When a fresh codebase floods CI with violations, --statistics turns the noise into a ranked list so you know which rules to fix or ignore first.

What it does

ruff check --statistics aggregates violations and prints, per rule code, the count and whether the rule is fixable. It is a summary view for triage, not a per-line report. The exit code still reflects whether violations remain.

Common usage

Terminal
ruff check --statistics .
# combine with a selection to scope the count
ruff check --select ALL --statistics .
# machine-readable counts
ruff check --statistics --output-format json .

Flags

FlagWhat it does
--statisticsPrint per-rule violation counts
--select <codes>Scope the statistics to chosen rules
--output-format jsonEmit the counts as JSON
[*] markerIndicates the rule is autofixable

In CI

Run --statistics once when adopting Ruff to decide which rules to enable, ignore, or fix in bulk.

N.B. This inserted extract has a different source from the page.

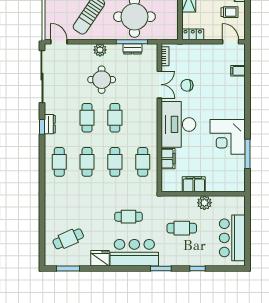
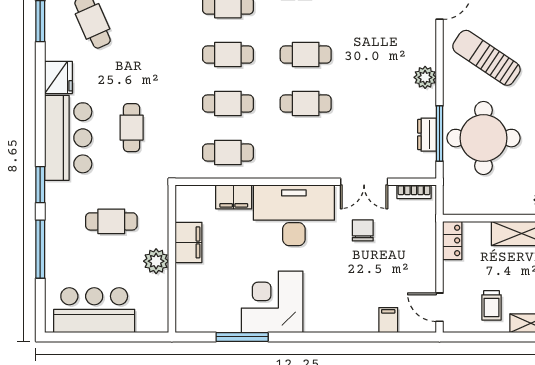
door: (231, 42) -> (439, 307), swing flipped
round table: (102, 80) -> (373, 80), removed
cafe table: (182, 228) -> (111, 221), turned 90
window: (198, 269) -> (40, 249), width x2.17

It is a triage tool; keep the gating job as a plain ruff check . so the exit code still fails on violations.

Common errors in CI

Expecting per-file output and getting only counts means --statistics is doing its job; drop it for line-level detail. The exit code is unchanged, so a statistics run on dirty code still exits 1. A count that looks too high after an upgrade reflects new rules joining the selection, not a code regression.